The hymen is a thin membrane of connective tissue which is situated at the opening of the vagina. As with many female animals, the hymen covers the opening of the vagina from birth until it is ruptured during sexual or non-sexual activity. The tissue may be ruptured by vaginal penetration, a pelvic examination, injury, or certain types of activities, such as horseback riding or gymnastics. The absence of a hymen does not necessarily indicate prior sexual activity, as it is not always ruptured during sexual intercourse.[5] Similarly, the presence does not necessarily indicate a lack of prior sexual activity, as it is possible for light activity to not rupture it, or for it to be surgically restored.

Physiological functions of the vagina


The vagina has several biological functions.

Uterine secretions

The vagina provides a path for menstrual blood and tissue to leave the body. In industrial societies, tampons, menstrual cups and sanitary napkins may be used to absorb or capture these fluids.

Sexual activity

The concentration of the nerve endings that lie close to the entrance of a woman's vagina can provide pleasurable sensation during sexual activity, when stimulated in a way that the particular woman enjoys. During sexual arousal, and particularly the stimulation of the clitoris, the walls of the vagina self-lubricate. This reduces friction that can be caused as a result of various sexual activities. Research has found that portions of the clitoris extend into the vulva and vagina.[6]

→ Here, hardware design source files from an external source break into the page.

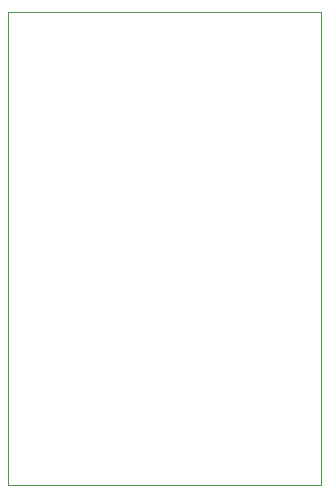
<source format=gbr>
%TF.GenerationSoftware,KiCad,Pcbnew,7.0.10*%
%TF.CreationDate,2024-02-28T22:59:02-05:00*%
%TF.ProjectId,DW1000 BU-01,44573130-3030-4204-9255-2d30312e6b69,rev?*%
%TF.SameCoordinates,Original*%
%TF.FileFunction,Profile,NP*%
%FSLAX46Y46*%
G04 Gerber Fmt 4.6, Leading zero omitted, Abs format (unit mm)*
G04 Created by KiCad (PCBNEW 7.0.10) date 2024-02-28 22:59:02*
%MOMM*%
%LPD*%
G01*
G04 APERTURE LIST*
%TA.AperFunction,Profile*%
%ADD10C,0.100000*%
%TD*%
G04 APERTURE END LIST*
D10*
X-250000Y-250000D02*
X26250000Y-250000D01*
X26250000Y-40250000D01*
X-250000Y-40250000D01*
X-250000Y-250000D01*
M02*

</source>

With arousal, the vagina lengthens rapidly to an average of about 4 in.(8.5 cm), but can continue to lengthen in response to pressure.[7] As the woman becomes fully aroused, the vagina tents (last ²⁄₃ expands in length and width) while the cervix retracts.[8] The walls of the vagina are composed of soft elastic folds of mucous membrane skin which stretch or contract (with support from pelvic muscles) to the size of the inserted penis.

G-spot

An erogenous zone referred to commonly as the G-spot is located at the anterior wall of the vagina, about five centimeters in from the entrance. Some women experience intense pleasure if the G-spot is stimulated appropriately during sexual activity. A G-Spot orgasm may be responsible for female ejaculation, leading some doctors and researchers to believe that G-spot pleasure comes from the Skene's glands, a female homologue of the prostate, rather than any particular spot on the vaginal wall.[9][10][11] Some researchers deny the existence of the G-spot.[12]

Childbirth

During childbirth, the vagina provides the channel to deliver the baby from the uterus to its independent life outside the body of the mother. During birth, the vagina is often referred to as the birth canal. The vagina is remarkably elastic and stretches to many times its normal diameter during vaginal birth.